*** READING TEXT ***

2

I've extracted text from pdf by using pdftools and saved the result as txt.

Is there an efficient way to convert the txt with 2 columns to a file with one column.

This is an example of what I have:

Alice was beginning to get very      into the book her sister was reading,
tired of sitting by her sister       but it had no pictures or conversations
on the bank, and of having nothing   in it, `and what is the use of a book,' 
to do: once or twice she had peeped  thought Alice `without pictures or conversation?`

instead of

    Alice was beginning to get very tired of sitting by her sister on the bank, and 
of having nothing to do: once or twice she had peeped into the book her sister was 
reading, but it had no pictures or conversations in it, `and what is the use of a 
book,' thought Alice `without pictures or conversation?'

Based on Extract Text from Two-Column PDF with R I modified the function a bit to obtain:

library(readr)

*** End of READING TEXT ***
*** DATA FOR ANALYSIS ***

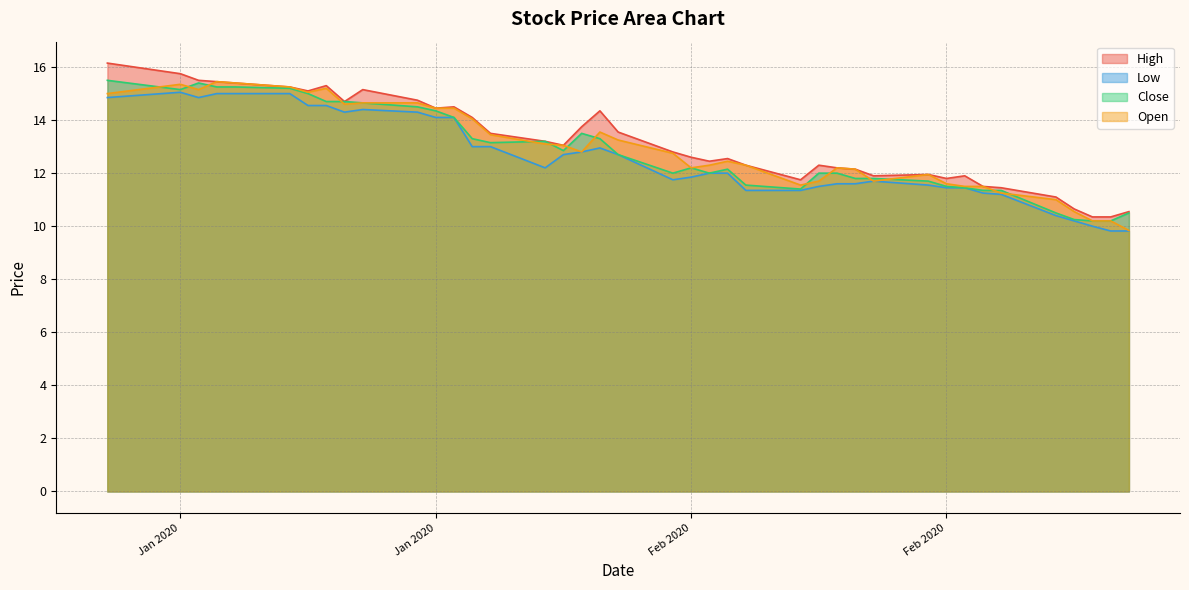

What is the total value across all series at 2020-02-19?

46.3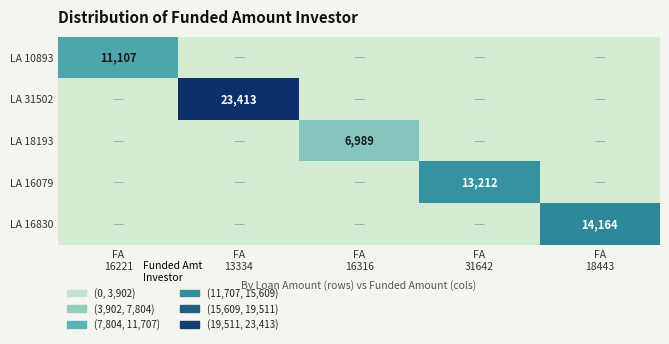

What is the difference between the highest and lowest values at FA
31642?

13211.7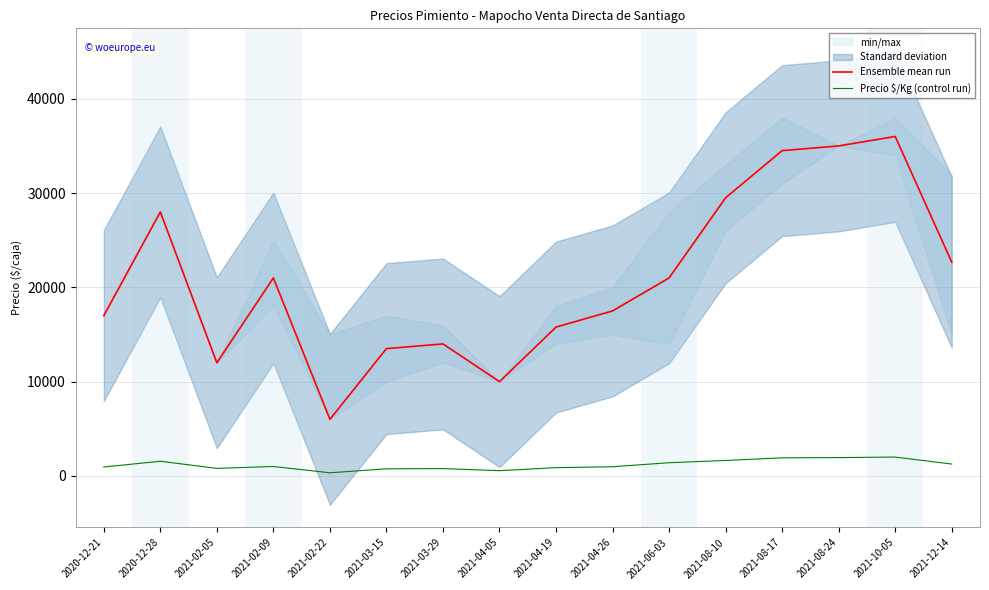

Which category has the lowest value in the Precio $/Kg (control run) series?

2021-02-22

*** End of DATA FOR ANALYSIS ***

== WHAT TO DO ==
- 1) Please rewrite the forum thread about converting two-column text from "Alice was beginning to get very tired" up to and including "library(readr)", swapping "sister" for "cousin".
- 2) In the forum thread about converting two-column text, how did the two-column txt file come about, and what did the poster base the modified function on? Answer in one to three sentences.
- 3) Write what comes next in the forum thread about converting two-column text, starting after the line "library(readr)".

== SOLVED TASKS ==
- 1)
Alice was beginning to get very tired of sitting by her cousin on the bank, and 
of having nothing to do: once or twice she had peeped into the book her cousin was 
reading, but it had no pictures or conversations in it, `and what is the use of a 
book,' thought Alice `without pictures or conversation?'

Based on Extract Text from Two-Column PDF with R I modified the function a bit to obtain:

library(readr)

- 2) The poster extracted the text from a PDF with pdftools and saved the result as a txt file, which left it in two columns. The modified function was based on the one from "Extract Text from Two-Column PDF with R."

- 3)
trim = function (x) gsub("(?<=[\\s])\\s*|^\\s+|\\s+$", "", x,  perl=TRUE)

QTD_COLUMNS = 2

read_text = function(text) {
  result = ''
  #Get all index of " " from page.
  lstops = gregexpr(pattern =" ",text)
  #Puts the index of the most frequents ' ' in a vector.
  stops = as.integer(names(sort(table(unlist(lstops)),decreasing=TRUE)[1:2]))
  #Slice based in the specified number of colums (this can be improved)
  for(i in seq(1, QTD_COLUMNS, by=1))
  {
    temp_result = sapply(text, function(x){
      start = 1
      stop =stops[i] 
      if(i > 1)            
        start = stops[i-1] + 1
      if(i == QTD_COLUMNS)#last column, read until end.
        stop = nchar(x)+1
      substr(x, start=start, stop=stop)
    }, USE.NAMES=FALSE)
    temp_result = trim(temp_result)
    result = append(result, temp_result)
  }
  result
}

txt = read_lines("alice_in_wonderland.txt")

result = ''

for (i in 1:length(txt)) { 
  page = txt[i]
  t1 = unlist(strsplit(page, "\n"))      
  maxSize = max(nchar(t1))
  t1 = paste0(t1,strrep(" ", maxSize-nchar(t1)))
  result = append(result,read_text(t1))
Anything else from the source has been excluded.